#### TASK INSTRUCTIONS:
Leave out every picture, and return exactly the lines from the line containing "SCIA Engineer" through the end of the records below, both inclusive.

[Opening GIVEN ENTRIES section]

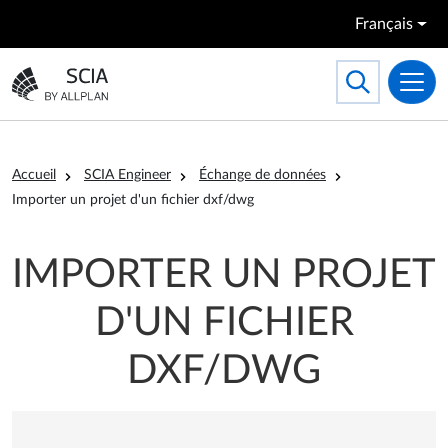
Aller au contenu principal
Français
Search
Toggle searc
Aller à la page d'accueil
Fil d'Ariane
Accueil
SCIA Engineer
Échange de données
Importer un projet d'un fichier dxf/dwg
IMPORTER UN PROJET
D'UN FICHIER
DXF/DWG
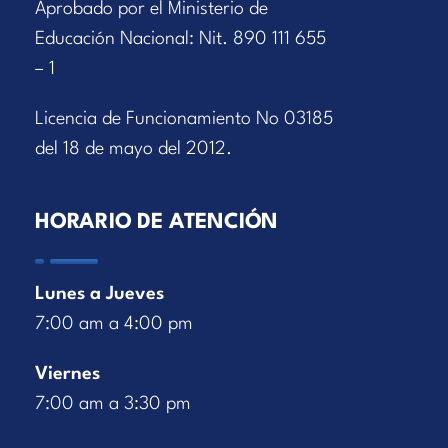
Aprobado por el Ministerio de
Educación Nacional: Nit. 890 111 655
– 1
Licencia de Funcionamiento No 03185
del 18 de mayo del 2012.
HORARIO DE ATENCIÓN
Lunes a Jueves
7:00 am a 4:00 pm
Viernes
7:00 am a 3:30 pm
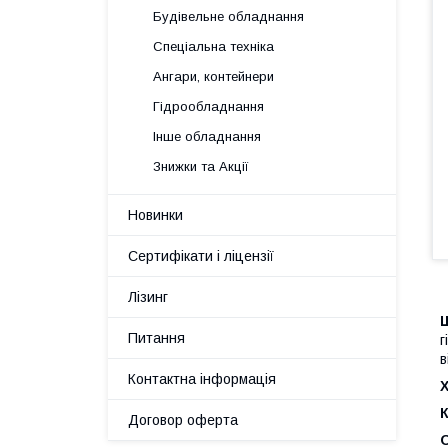
Будівельне обладнання
Спеціальна техніка
Ангари, контейнери
Гідрообладнання
Інше обладнання
Знижки та Акції
Новинки
Сертифікати і ліцензії
Лізинг
Питання
г
в
Контактна інформація
Х
Договор оферта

[Closing GIVEN ENTRIES section]

#### RESULT OF THE TASK:
SCIA Engineer
Échange de données
Importer un projet d'un fichier dxf/dwg
IMPORTER UN PROJET
D'UN FICHIER
DXF/DWG
Aprobado por el Ministerio de
Educación Nacional: Nit. 890 111 655
– 1
Licencia de Funcionamiento No 03185
del 18 de mayo del 2012.
HORARIO DE ATENCIÓN
Lunes a Jueves
7:00 am a 4:00 pm
Viernes
7:00 am a 3:30 pm
Будівельне обладнання
Спеціальна техніка
Ангари, контейнери
Гідрообладнання
Інше обладнання
Знижки та Акції
Новинки
Сертифікати і ліцензії
Лізинг
Питання
г
в
Контактна інформація
Х
Договор оферта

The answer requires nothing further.